(Task brief) Reproduce the data below word for word, starting with its first line and going on through the line containing "scientific name: Platycarpum loretense", with both of those lines included.

(Supplied material)
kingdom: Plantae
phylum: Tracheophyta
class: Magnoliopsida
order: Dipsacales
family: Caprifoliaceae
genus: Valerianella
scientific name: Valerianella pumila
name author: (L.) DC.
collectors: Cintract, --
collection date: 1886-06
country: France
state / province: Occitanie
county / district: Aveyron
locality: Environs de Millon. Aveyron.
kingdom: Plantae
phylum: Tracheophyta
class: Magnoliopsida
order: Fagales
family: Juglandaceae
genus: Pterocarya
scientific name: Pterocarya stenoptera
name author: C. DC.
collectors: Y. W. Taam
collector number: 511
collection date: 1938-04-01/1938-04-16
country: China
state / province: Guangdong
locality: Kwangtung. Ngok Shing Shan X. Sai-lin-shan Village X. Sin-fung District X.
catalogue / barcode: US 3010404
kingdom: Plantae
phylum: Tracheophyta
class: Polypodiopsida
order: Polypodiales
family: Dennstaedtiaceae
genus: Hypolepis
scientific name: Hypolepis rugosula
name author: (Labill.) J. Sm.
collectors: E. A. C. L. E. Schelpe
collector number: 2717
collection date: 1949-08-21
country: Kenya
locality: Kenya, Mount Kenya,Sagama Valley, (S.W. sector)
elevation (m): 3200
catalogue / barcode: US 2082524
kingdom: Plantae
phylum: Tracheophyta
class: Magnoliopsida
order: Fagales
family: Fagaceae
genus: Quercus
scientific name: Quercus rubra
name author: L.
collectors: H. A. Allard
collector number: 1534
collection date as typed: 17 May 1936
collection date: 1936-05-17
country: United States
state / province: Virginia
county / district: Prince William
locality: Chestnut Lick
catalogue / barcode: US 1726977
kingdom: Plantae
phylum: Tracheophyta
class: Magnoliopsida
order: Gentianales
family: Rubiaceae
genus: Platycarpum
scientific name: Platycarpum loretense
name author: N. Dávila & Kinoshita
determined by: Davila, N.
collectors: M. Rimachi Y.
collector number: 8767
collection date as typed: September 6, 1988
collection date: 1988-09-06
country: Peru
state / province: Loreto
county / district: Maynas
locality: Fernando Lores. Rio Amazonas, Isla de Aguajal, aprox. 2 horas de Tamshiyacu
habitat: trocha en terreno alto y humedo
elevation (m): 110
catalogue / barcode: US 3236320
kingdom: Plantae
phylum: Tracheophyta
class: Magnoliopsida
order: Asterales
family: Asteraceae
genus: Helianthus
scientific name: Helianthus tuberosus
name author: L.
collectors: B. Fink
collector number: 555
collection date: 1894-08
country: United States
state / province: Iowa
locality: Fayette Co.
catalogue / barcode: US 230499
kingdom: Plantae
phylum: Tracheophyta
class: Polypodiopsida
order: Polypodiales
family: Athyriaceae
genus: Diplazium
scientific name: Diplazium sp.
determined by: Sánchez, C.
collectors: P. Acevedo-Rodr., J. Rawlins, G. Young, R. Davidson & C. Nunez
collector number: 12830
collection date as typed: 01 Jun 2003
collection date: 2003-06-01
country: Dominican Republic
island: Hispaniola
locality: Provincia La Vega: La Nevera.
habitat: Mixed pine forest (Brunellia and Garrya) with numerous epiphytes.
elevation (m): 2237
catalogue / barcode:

(Exercise answer)
kingdom: Plantae
phylum: Tracheophyta
class: Magnoliopsida
order: Dipsacales
family: Caprifoliaceae
genus: Valerianella
scientific name: Valerianella pumila
name author: (L.) DC.
collectors: Cintract, --
collection date: 1886-06
country: France
state / province: Occitanie
county / district: Aveyron
locality: Environs de Millon. Aveyron.
kingdom: Plantae
phylum: Tracheophyta
class: Magnoliopsida
order: Fagales
family: Juglandaceae
genus: Pterocarya
scientific name: Pterocarya stenoptera
name author: C. DC.
collectors: Y. W. Taam
collector number: 511
collection date: 1938-04-01/1938-04-16
country: China
state / province: Guangdong
locality: Kwangtung. Ngok Shing Shan X. Sai-lin-shan Village X. Sin-fung District X.
catalogue / barcode: US 3010404
kingdom: Plantae
phylum: Tracheophyta
class: Polypodiopsida
order: Polypodiales
family: Dennstaedtiaceae
genus: Hypolepis
scientific name: Hypolepis rugosula
name author: (Labill.) J. Sm.
collectors: E. A. C. L. E. Schelpe
collector number: 2717
collection date: 1949-08-21
country: Kenya
locality: Kenya, Mount Kenya,Sagama Valley, (S.W. sector)
elevation (m): 3200
catalogue / barcode: US 2082524
kingdom: Plantae
phylum: Tracheophyta
class: Magnoliopsida
order: Fagales
family: Fagaceae
genus: Quercus
scientific name: Quercus rubra
name author: L.
collectors: H. A. Allard
collector number: 1534
collection date as typed: 17 May 1936
collection date: 1936-05-17
country: United States
state / province: Virginia
county / district: Prince William
locality: Chestnut Lick
catalogue / barcode: US 1726977
kingdom: Plantae
phylum: Tracheophyta
class: Magnoliopsida
order: Gentianales
family: Rubiaceae
genus: Platycarpum
scientific name: Platycarpum loretense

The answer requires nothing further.